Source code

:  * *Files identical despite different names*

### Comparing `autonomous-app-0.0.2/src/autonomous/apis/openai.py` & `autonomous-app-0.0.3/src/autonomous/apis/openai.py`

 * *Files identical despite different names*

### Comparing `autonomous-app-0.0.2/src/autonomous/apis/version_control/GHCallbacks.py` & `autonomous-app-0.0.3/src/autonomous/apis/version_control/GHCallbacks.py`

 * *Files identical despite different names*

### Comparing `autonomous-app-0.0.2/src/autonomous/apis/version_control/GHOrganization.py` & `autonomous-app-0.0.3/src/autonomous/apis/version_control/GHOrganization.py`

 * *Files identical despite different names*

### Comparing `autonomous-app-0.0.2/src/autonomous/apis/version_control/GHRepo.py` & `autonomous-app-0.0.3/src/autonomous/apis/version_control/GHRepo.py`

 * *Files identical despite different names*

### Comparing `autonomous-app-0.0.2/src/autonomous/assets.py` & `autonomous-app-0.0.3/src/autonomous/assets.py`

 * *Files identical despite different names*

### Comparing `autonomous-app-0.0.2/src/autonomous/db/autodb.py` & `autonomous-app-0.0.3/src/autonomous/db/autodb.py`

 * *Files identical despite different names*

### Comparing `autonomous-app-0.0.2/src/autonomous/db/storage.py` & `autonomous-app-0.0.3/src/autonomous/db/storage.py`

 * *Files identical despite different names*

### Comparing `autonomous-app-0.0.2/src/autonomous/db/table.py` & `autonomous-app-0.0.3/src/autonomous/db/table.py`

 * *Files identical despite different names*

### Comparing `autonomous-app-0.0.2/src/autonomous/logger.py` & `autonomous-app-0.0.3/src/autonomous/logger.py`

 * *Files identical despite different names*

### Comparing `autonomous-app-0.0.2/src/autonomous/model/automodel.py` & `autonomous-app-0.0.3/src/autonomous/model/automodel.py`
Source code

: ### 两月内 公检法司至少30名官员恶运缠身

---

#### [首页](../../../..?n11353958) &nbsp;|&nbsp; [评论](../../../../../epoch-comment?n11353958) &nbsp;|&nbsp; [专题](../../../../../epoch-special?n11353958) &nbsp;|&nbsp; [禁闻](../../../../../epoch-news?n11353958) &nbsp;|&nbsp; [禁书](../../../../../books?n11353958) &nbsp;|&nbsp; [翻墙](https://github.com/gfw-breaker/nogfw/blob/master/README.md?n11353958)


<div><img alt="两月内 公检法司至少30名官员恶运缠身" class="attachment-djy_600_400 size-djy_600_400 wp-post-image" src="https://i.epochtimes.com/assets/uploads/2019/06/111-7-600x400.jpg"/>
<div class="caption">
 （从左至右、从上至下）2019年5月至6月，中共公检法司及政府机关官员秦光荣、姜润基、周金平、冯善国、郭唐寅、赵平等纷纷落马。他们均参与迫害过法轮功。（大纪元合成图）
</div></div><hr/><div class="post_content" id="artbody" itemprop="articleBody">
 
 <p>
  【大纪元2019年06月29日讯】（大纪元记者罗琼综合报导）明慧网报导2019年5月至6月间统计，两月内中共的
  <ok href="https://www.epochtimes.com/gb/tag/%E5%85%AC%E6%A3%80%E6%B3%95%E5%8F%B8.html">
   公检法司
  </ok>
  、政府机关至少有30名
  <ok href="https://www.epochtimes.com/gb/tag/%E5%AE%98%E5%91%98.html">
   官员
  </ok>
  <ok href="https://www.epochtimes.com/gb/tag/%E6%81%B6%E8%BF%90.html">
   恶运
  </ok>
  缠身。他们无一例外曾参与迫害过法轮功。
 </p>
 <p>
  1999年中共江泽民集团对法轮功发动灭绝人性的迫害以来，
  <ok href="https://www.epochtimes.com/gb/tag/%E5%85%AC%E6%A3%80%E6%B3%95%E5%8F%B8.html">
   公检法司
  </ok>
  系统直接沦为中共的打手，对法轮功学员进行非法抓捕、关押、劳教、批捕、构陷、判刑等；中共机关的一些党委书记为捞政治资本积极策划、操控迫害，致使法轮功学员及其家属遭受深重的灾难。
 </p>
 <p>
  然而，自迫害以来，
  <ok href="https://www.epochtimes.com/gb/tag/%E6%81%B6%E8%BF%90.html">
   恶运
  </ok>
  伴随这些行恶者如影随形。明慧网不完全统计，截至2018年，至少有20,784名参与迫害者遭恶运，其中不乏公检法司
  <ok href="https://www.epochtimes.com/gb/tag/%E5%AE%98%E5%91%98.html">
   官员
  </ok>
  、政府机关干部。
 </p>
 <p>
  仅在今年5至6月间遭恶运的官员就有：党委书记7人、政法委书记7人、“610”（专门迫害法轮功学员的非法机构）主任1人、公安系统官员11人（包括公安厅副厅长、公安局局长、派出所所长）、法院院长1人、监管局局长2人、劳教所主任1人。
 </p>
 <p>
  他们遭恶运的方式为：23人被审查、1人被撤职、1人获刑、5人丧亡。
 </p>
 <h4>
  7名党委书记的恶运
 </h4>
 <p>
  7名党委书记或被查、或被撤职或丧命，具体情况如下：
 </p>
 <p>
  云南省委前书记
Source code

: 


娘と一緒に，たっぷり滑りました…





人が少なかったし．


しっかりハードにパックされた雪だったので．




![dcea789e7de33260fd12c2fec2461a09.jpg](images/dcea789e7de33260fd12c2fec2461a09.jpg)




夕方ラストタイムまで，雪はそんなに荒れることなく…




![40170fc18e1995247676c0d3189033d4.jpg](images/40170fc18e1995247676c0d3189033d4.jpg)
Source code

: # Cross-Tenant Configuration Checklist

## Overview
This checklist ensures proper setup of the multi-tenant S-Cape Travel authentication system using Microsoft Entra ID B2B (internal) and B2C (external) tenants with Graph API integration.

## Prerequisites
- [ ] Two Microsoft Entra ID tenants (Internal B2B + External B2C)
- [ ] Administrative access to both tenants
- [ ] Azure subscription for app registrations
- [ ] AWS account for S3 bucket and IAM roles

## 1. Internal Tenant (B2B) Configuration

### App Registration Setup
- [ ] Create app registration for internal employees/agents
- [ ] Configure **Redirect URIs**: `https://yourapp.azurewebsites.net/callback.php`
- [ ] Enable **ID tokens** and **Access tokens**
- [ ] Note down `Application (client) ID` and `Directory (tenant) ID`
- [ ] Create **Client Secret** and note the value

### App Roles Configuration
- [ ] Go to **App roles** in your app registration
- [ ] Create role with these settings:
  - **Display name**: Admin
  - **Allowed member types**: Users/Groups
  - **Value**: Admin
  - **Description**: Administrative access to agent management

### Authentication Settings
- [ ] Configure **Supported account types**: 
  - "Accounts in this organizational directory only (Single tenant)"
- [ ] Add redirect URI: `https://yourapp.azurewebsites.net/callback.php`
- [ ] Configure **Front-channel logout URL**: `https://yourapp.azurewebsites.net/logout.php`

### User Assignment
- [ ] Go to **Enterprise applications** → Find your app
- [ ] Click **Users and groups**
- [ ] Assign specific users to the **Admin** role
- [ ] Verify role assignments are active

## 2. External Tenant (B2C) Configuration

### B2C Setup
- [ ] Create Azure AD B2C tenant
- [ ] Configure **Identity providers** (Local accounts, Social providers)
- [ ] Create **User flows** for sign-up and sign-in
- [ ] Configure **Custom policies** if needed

+++

■ WHAT THE TASK REQUIRES: Copy the lines of the material from the one holding "### App Registration Setup" through the end of the material, both included, into a Markdown table with the columns "No." and "Text". Put a row number in "No." and the line in "Text", and leave out blank lines.

■ EXERCISE OUTPUT:
| No. | Text |
|---|---|
| 1 | ### App Registration Setup |
| 2 | - [ ] Create app registration for internal employees/agents |
| 3 | - [ ] Configure **Redirect URIs**: `https://yourapp.azurewebsites.net/callback.php` |
| 4 | - [ ] Enable **ID tokens** and **Access tokens** |
| 5 | - [ ] Note down `Application (client) ID` and `Directory (tenant) ID` |
| 6 | - [ ] Create **Client Secret** and note the value |
| 7 | ### App Roles Configuration |
| 8 | - [ ] Go to **App roles** in your app registration |
| 9 | - [ ] Create role with these settings: |
| 10 |   - **Display name**: Admin |
| 11 |   - **Allowed member types**: Users/Groups |
| 12 |   - **Value**: Admin |
| 13 |   - **Description**: Administrative access to agent management |
| 14 | ### Authentication Settings |
| 15 | - [ ] Configure **Supported account types**:  |
| 16 |   - "Accounts in this organizational directory only (Single tenant)" |
| 17 | - [ ] Add redirect URI: `https://yourapp.azurewebsites.net/callback.php` |
| 18 | - [ ] Configure **Front-channel logout URL**: `https://yourapp.azurewebsites.net/logout.php` |
| 19 | ### User Assignment |
| 20 | - [ ] Go to **Enterprise applications** → Find your app |
| 21 | - [ ] Click **Users and groups** |
| 22 | - [ ] Assign specific users to the **Admin** role |
| 23 | - [ ] Verify role assignments are active |
| 24 | ## 2. External Tenant (B2C) Configuration |
| 25 | ### B2C Setup |
| 26 | - [ ] Create Azure AD B2C tenant |
| 27 | - [ ] Configure **Identity providers** (Local accounts, Social providers) |
| 28 | - [ ] Create **User flows** for sign-up and sign-in |
| 29 | - [ ] Configure **Custom policies** if needed |